Extract ▸

-- Opening Marker --

Sunday, 9 December 2018
Review of the E.U. Code of Conduct for reservation systems
The European Commission is conducting a public consultation on the E.U. Code of Conduct for Computerised Reservation Systems.
The CRS Code of Conduct, although porly enforced, provides important conusmer and privacy protections for air travellers and airline ticket purchasers worldwide.
The CRS Code of Conduct was last reviewed a decade ago. Since then, several complaints have been lodged with the European Commission against CRS operators, including airlines, for failing to comply with the requirements of the CRS Code of Conduct. But the Commission has taken action on few, if any, of these complaints,
My own complaint was finally acknowledged by the Commission in May 2017, and has supposedly been under investigation. But a year and a half later, I've received no word of any action on my complaint, and no response to recent inquiries as to its status.
According to a report by the trade trade news site TheBeat.Travel, the same office of the European Commision that is investigating my complaint decided earlier this year to abandon its investigation of another complaint of violations of the Code of Conduct for CRSs:
In May this year, the EC alerted ETTSA [the complainant] that it "took the preliminary view that it did not need to act upon the complaints," according to an ETTSA statement.... "Rather than taking a position on substance, as one would legitimately expect after an assessment process lasting almost three years, the Commission said it intended to turn down the complaint merely on the basis that the [EU code of conduct for CRSs] 'no longer reflects market reality and that it may be revised in the future.'" Indeed, European regulators are reviewing "all provisions" within that code of conduct, which is the governing GDS regulation in the EU.
At a committee hearing in the European Parliament on 10 July 2018 where this complaint was discussed, MEPs criticized the Commission for delaying enforcement of the current CRS Code of Conduct merely because it might later be revised.
The key points in my own submission today to the European Commission are as follows:
Link | Posted by Edward on Sunday, 9 December 2018, 22:34 (10:34 PM) | TrackBack (0)
I share the concern of other consumer advocates that the CRS Code of Conduct remains -- along with the requirement for each airline to publish and comply with a tariff of fares -- a key means of ensuring transparency and non-discrimination in airfares. CRSs facilitate comparison shopping, in the face of airlines' efforts to make it more difficult for consumers to compare prices and to replace fare tariffs with personalized prices.

-- Closing Marker --

Data section ▸
-- Opening Marker --

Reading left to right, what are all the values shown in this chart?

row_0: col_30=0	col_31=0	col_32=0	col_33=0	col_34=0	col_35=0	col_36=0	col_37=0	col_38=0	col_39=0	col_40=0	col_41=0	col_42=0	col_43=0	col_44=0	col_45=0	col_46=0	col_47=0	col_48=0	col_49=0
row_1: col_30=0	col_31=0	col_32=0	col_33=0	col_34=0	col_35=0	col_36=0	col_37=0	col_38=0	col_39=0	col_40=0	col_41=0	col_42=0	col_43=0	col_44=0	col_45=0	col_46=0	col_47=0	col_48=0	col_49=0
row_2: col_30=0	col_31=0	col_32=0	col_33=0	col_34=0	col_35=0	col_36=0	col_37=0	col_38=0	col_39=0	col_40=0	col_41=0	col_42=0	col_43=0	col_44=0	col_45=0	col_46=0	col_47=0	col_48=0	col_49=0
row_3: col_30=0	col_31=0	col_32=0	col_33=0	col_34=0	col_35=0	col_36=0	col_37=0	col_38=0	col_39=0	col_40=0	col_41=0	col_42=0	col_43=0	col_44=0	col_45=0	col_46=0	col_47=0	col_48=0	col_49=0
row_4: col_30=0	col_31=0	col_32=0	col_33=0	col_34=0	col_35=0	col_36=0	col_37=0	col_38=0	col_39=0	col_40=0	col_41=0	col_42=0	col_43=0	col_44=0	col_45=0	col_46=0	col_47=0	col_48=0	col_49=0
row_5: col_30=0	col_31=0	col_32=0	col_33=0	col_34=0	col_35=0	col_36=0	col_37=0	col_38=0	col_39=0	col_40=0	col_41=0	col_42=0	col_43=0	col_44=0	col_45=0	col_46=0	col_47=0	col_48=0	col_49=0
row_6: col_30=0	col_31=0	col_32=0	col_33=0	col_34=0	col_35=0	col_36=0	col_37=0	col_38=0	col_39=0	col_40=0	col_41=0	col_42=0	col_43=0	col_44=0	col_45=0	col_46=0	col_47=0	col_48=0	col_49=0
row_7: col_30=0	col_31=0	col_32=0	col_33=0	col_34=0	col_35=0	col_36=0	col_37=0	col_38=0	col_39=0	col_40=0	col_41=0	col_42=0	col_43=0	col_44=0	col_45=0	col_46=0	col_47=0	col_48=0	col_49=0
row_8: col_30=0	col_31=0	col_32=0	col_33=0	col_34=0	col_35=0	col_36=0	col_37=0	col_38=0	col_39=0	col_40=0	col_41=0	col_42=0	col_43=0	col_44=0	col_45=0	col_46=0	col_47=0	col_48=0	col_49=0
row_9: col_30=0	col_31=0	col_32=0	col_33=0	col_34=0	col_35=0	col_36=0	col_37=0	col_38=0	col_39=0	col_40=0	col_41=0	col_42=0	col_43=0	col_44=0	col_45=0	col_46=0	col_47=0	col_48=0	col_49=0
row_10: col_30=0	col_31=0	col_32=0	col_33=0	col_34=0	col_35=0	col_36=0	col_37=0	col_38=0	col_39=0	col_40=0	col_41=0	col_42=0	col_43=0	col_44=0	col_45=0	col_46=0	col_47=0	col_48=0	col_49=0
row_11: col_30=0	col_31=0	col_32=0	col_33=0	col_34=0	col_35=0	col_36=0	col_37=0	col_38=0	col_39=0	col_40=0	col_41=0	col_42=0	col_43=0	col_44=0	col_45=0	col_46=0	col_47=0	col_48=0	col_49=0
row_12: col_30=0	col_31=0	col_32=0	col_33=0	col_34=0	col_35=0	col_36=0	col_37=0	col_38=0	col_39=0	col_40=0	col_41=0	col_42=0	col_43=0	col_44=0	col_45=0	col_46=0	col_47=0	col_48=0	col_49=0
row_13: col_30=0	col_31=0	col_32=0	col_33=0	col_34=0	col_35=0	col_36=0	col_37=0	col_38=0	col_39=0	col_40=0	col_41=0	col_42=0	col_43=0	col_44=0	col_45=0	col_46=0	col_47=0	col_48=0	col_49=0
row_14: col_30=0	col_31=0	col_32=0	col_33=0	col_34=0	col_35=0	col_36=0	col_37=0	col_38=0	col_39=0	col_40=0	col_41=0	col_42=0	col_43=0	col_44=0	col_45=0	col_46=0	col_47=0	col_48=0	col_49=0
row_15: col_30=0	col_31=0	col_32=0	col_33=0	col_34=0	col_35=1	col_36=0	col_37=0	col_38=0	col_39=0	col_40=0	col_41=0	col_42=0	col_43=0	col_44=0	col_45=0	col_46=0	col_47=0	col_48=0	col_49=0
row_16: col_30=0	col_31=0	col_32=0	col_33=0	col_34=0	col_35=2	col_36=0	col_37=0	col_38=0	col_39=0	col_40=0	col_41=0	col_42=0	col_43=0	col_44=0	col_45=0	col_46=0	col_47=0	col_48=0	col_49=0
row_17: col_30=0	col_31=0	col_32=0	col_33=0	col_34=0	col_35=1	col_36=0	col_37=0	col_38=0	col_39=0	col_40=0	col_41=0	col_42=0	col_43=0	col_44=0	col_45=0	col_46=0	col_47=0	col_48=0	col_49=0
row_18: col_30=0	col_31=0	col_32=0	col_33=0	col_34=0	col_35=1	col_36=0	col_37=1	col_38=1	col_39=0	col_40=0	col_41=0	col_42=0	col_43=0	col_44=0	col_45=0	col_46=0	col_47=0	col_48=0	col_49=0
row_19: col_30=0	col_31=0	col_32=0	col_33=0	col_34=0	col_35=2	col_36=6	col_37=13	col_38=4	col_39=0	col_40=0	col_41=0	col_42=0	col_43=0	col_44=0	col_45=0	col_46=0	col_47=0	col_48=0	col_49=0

-- Closing Marker --

What to do ▸
Sum up the post on the CRS Code of Conduct in two sentences.

Answer box ▸
The European Commission is holding a public consultation on the E.U. Code of Conduct for Computerised Reservation Systems, which gives air travelers important consumer and privacy protections but is poorly enforced, and the Commission has acted on few, if any, of the complaints filed under it since its last review a decade ago. The writer has heard nothing about action on their own complaint for a year and a half, and the Commission reportedly moved to turn down another complaint, from ETTSA, because the code "no longer reflects market reality," a delay that MEPs criticized at a July 2018 hearing.